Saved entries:
..........

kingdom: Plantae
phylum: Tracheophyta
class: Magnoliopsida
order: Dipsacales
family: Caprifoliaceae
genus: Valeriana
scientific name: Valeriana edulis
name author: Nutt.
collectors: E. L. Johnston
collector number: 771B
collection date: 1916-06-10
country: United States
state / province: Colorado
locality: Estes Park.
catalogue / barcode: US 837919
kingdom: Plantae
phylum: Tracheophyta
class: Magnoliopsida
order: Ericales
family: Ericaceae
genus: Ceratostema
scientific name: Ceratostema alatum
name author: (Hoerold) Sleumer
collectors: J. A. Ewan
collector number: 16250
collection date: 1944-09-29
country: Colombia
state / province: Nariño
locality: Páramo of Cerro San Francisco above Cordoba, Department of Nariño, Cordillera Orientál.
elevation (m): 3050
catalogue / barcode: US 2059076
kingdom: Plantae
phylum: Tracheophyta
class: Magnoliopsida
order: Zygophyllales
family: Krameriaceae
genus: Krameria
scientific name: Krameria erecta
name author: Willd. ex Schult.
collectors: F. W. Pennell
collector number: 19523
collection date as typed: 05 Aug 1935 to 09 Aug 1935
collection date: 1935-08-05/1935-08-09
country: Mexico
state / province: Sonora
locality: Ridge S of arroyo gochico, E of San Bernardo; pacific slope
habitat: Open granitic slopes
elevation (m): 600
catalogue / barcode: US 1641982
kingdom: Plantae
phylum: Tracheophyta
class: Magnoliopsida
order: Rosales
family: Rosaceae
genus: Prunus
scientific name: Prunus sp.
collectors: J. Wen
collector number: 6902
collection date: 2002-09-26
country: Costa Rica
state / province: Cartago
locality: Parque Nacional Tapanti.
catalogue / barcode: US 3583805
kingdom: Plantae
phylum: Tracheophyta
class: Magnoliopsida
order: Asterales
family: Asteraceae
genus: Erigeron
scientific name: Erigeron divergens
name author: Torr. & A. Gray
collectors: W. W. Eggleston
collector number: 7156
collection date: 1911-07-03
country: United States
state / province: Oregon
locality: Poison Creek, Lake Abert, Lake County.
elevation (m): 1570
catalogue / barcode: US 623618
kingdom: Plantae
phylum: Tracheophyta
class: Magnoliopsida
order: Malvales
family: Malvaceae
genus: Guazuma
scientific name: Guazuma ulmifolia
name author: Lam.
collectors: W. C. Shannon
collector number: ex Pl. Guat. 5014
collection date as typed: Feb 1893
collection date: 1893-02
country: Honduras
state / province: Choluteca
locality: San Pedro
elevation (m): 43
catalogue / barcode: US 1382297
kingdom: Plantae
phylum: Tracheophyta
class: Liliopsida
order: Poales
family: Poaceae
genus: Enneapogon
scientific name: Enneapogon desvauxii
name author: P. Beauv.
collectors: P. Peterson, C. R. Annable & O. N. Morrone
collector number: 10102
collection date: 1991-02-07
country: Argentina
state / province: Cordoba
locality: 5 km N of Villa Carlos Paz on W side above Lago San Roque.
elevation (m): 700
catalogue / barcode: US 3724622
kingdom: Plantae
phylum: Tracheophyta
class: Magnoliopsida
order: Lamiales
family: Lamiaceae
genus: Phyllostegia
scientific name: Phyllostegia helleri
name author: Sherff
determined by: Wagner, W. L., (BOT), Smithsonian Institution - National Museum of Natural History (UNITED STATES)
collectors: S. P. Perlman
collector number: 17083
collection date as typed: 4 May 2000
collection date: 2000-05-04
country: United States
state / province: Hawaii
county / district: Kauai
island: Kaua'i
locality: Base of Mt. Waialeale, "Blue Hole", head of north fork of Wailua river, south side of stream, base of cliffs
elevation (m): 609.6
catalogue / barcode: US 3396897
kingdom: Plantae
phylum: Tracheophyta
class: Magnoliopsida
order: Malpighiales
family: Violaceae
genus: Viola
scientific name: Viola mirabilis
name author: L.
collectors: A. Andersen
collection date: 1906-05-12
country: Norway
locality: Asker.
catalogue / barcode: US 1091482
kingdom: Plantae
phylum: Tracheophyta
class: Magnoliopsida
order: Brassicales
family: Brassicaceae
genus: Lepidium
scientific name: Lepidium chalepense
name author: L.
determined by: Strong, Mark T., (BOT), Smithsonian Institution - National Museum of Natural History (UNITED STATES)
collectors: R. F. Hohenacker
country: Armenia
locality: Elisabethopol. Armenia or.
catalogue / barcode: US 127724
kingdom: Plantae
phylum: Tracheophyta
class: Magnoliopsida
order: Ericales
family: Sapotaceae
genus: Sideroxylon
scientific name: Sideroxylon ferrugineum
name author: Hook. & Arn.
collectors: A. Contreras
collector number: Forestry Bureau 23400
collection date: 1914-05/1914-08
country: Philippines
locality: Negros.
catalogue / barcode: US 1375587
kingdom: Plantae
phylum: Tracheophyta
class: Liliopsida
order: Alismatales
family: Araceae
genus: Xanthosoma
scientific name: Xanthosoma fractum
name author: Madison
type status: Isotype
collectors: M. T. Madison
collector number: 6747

..........

Copy out every line of the rows above word for word, with nothing left out or changed.

kingdom: Plantae
phylum: Tracheophyta
class: Magnoliopsida
order: Dipsacales
family: Caprifoliaceae
genus: Valeriana
scientific name: Valeriana edulis
name author: Nutt.
collectors: E. L. Johnston
collector number: 771B
collection date: 1916-06-10
country: United States
state / province: Colorado
locality: Estes Park.
catalogue / barcode: US 837919
kingdom: Plantae
phylum: Tracheophyta
class: Magnoliopsida
order: Ericales
family: Ericaceae
genus: Ceratostema
scientific name: Ceratostema alatum
name author: (Hoerold) Sleumer
collectors: J. A. Ewan
collector number: 16250
collection date: 1944-09-29
country: Colombia
state / province: Nariño
locality: Páramo of Cerro San Francisco above Cordoba, Department of Nariño, Cordillera Orientál.
elevation (m): 3050
catalogue / barcode: US 2059076
kingdom: Plantae
phylum: Tracheophyta
class: Magnoliopsida
order: Zygophyllales
family: Krameriaceae
genus: Krameria
scientific name: Krameria erecta
name author: Willd. ex Schult.
collectors: F. W. Pennell
collector number: 19523
collection date as typed: 05 Aug 1935 to 09 Aug 1935
collection date: 1935-08-05/1935-08-09
country: Mexico
state / province: Sonora
locality: Ridge S of arroyo gochico, E of San Bernardo; pacific slope
habitat: Open granitic slopes
elevation (m): 600
catalogue / barcode: US 1641982
kingdom: Plantae
phylum: Tracheophyta
class: Magnoliopsida
order: Rosales
family: Rosaceae
genus: Prunus
scientific name: Prunus sp.
collectors: J. Wen
collector number: 6902
collection date: 2002-09-26
country: Costa Rica
state / province: Cartago
locality: Parque Nacional Tapanti.
catalogue / barcode: US 3583805
kingdom: Plantae
phylum: Tracheophyta
class: Magnoliopsida
order: Asterales
family: Asteraceae
genus: Erigeron
scientific name: Erigeron divergens
name author: Torr. & A. Gray
collectors: W. W. Eggleston
collector number: 7156
collection date: 1911-07-03
country: United States
state / province: Oregon
locality: Poison Creek, Lake Abert, Lake County.
elevation (m): 1570
catalogue / barcode: US 623618
kingdom: Plantae
phylum: Tracheophyta
class: Magnoliopsida
order: Malvales
family: Malvaceae
genus: Guazuma
scientific name: Guazuma ulmifolia
name author: Lam.
collectors: W. C. Shannon
collector number: ex Pl. Guat. 5014
collection date as typed: Feb 1893
collection date: 1893-02
country: Honduras
state / province: Choluteca
locality: San Pedro
elevation (m): 43
catalogue / barcode: US 1382297
kingdom: Plantae
phylum: Tracheophyta
class: Liliopsida
order: Poales
family: Poaceae
genus: Enneapogon
scientific name: Enneapogon desvauxii
name author: P. Beauv.
collectors: P. Peterson, C. R. Annable & O. N. Morrone
collector number: 10102
collection date: 1991-02-07
country: Argentina
state / province: Cordoba
locality: 5 km N of Villa Carlos Paz on W side above Lago San Roque.
elevation (m): 700
catalogue / barcode: US 3724622
kingdom: Plantae
phylum: Tracheophyta
class: Magnoliopsida
order: Lamiales
family: Lamiaceae
genus: Phyllostegia
scientific name: Phyllostegia helleri
name author: Sherff
determined by: Wagner, W. L., (BOT), Smithsonian Institution - National Museum of Natural History (UNITED STATES)
collectors: S. P. Perlman
collector number: 17083
collection date as typed: 4 May 2000
collection date: 2000-05-04
country: United States
state / province: Hawaii
county / district: Kauai
island: Kaua'i
locality: Base of Mt. Waialeale, "Blue Hole", head of north fork of Wailua river, south side of stream, base of cliffs
elevation (m): 609.6
catalogue / barcode: US 3396897
kingdom: Plantae
phylum: Tracheophyta
class: Magnoliopsida
order: Malpighiales
family: Violaceae
genus: Viola
scientific name: Viola mirabilis
name author: L.
collectors: A. Andersen
collection date: 1906-05-12
country: Norway
locality: Asker.
catalogue / barcode: US 1091482
kingdom: Plantae
phylum: Tracheophyta
class: Magnoliopsida
order: Brassicales
family: Brassicaceae
genus: Lepidium
scientific name: Lepidium chalepense
name author: L.
determined by: Strong, Mark T., (BOT), Smithsonian Institution - National Museum of Natural History (UNITED STATES)
collectors: R. F. Hohenacker
country: Armenia
locality: Elisabethopol. Armenia or.
catalogue / barcode: US 127724
kingdom: Plantae
phylum: Tracheophyta
class: Magnoliopsida
order: Ericales
family: Sapotaceae
genus: Sideroxylon
scientific name: Sideroxylon ferrugineum
name author: Hook. & Arn.
collectors: A. Contreras
collector number: Forestry Bureau 23400
collection date: 1914-05/1914-08
country: Philippines
locality: Negros.
catalogue / barcode: US 1375587
kingdom: Plantae
phylum: Tracheophyta
class: Liliopsida
order: Alismatales
family: Araceae
genus: Xanthosoma
scientific name: Xanthosoma fractum
name author: Madison
type status: Isotype
collectors: M. T. Madison
collector number: 6747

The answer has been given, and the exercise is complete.